The tricks to making latte art are:
1) Measure your milk.
By measuring just the right amount of milk needed you will ensure that at the end of your pour, you will end with the milk foam coming out of the pitcher. If we overfill our steaming pitcher, once we fill our latte or cappuccino cup with the milk, the foam will still be left inside the pitcher. As we pour milk from our pitcher, the milk is heavier than the foam so it will come out first while the foam will be left inside your pitcher.2) Use, fresh cold milk.
Using fresh cold milk and also a cold steaming pitcher will give you more time to heat and aerate your milk. You also never want to double steam milk as the sugars in the milk will degrade, giving you an unbalanced bitter tasting drink.
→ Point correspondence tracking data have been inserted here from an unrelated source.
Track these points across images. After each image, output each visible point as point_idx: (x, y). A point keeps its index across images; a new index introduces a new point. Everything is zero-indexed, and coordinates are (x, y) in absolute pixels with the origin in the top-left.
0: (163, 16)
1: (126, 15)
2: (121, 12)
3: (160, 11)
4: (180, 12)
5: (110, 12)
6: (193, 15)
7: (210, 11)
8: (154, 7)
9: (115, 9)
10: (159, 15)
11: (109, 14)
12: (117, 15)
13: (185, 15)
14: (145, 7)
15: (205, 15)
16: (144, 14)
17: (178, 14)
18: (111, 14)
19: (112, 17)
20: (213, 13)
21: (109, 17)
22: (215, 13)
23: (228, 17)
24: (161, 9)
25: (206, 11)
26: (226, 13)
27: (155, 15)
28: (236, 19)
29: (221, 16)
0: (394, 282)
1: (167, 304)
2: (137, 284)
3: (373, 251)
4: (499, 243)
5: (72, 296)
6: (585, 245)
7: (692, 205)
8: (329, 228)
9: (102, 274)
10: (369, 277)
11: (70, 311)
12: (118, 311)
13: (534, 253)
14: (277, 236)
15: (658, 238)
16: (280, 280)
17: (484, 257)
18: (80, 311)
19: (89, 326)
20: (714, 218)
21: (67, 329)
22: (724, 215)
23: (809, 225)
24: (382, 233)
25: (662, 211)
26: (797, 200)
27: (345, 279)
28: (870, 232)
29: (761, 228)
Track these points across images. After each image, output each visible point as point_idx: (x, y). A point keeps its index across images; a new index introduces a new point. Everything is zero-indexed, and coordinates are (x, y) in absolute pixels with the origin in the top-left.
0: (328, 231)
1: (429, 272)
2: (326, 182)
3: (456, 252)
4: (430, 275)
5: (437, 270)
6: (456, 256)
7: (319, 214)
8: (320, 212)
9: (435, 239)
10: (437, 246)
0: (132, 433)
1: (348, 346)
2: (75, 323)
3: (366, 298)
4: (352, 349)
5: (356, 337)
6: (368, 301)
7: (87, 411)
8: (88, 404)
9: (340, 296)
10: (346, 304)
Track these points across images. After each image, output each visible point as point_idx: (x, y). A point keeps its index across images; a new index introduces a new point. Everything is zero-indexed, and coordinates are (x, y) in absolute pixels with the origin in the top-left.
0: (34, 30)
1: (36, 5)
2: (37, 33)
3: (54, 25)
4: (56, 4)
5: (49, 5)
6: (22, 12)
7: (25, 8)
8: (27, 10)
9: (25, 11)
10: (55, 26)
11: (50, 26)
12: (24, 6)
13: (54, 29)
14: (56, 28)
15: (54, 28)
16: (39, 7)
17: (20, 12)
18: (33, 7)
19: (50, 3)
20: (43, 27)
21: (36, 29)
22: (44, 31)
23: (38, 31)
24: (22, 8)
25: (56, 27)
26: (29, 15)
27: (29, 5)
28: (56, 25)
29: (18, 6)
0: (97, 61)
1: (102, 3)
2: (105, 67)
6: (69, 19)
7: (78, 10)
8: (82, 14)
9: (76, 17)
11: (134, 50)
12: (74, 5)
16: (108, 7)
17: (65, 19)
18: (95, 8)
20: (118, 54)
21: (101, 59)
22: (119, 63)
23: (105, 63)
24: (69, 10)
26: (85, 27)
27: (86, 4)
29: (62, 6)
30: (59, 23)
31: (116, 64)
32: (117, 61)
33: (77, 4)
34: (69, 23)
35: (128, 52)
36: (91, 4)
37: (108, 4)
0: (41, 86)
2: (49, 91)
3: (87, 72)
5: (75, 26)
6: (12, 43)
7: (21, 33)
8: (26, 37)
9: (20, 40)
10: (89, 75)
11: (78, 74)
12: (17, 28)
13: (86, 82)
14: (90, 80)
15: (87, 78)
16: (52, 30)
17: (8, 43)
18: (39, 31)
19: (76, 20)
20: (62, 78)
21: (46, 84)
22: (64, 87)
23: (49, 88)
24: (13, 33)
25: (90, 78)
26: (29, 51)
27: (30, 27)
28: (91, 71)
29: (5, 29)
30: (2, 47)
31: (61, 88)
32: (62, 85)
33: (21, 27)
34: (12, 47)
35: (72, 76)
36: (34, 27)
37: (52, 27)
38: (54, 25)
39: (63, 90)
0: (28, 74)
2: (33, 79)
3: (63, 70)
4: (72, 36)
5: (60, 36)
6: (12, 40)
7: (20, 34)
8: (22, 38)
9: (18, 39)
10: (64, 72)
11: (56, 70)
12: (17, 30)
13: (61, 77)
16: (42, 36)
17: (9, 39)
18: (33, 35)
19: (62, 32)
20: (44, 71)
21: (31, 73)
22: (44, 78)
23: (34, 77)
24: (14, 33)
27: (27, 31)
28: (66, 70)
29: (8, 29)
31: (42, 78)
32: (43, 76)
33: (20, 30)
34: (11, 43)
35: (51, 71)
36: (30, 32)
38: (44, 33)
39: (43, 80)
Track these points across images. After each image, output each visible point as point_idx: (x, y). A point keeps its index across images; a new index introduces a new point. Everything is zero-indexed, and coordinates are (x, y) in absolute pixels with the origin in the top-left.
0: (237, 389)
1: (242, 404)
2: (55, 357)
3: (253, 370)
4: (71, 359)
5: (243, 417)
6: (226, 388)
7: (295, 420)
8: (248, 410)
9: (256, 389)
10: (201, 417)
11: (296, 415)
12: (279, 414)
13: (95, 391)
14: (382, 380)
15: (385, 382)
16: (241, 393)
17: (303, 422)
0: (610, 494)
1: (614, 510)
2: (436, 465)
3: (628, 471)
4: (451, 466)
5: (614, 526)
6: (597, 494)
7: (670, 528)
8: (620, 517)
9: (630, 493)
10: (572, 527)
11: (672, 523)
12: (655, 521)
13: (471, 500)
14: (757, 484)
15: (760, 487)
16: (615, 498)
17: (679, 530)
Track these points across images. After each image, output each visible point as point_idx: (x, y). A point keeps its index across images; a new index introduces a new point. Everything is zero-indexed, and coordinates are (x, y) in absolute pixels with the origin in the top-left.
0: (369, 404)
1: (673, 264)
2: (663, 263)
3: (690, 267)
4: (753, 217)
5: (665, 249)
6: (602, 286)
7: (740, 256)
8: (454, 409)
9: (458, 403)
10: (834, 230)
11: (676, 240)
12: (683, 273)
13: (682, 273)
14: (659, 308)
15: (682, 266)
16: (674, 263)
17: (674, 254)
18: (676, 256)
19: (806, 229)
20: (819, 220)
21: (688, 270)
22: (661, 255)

3) Heat the milk properly.
You want to heat and aerate your milk until it reaches around 150°F. If we over-steam or overheat the milk we again burn the sugars in the milk making the drink unbalanced. I like to use the crease of my palm as a temperature gauge. Once I cant keep the pitcher on my hand for more than a few seconds I know that the milk is around 140°F. Then giving me enough time to turn the steam wand off before the milk gets too hot.
4) Make a vortex.
Once you have measured your milk and are ready to steam, you’ll want to place the steam wand at an angle so the the steam pushes the milk in a circle around the pitcher. This will ensure that all the milk heats evenly and that any large bubbles will pop while the milk is spinning in the pitcher.
5) Make Tiny Bubbles.
For a creamy, velvet like texture you want to create micro foam. To do this you want to make the air bubbles as small as possible. To do this you’ll need to barely move your pitcher down when you’re steaming. The size of the bubble will be the distance between the end of your steam wand and your milk. So just small movements when adding air to your milk will ensure that you don’t end up with a lot of large air bubbles.
6) Practice! When I first started in coffee over 20 years ago, I went and purchased 2 gallons of milk and just steamed it until I got the hang of it.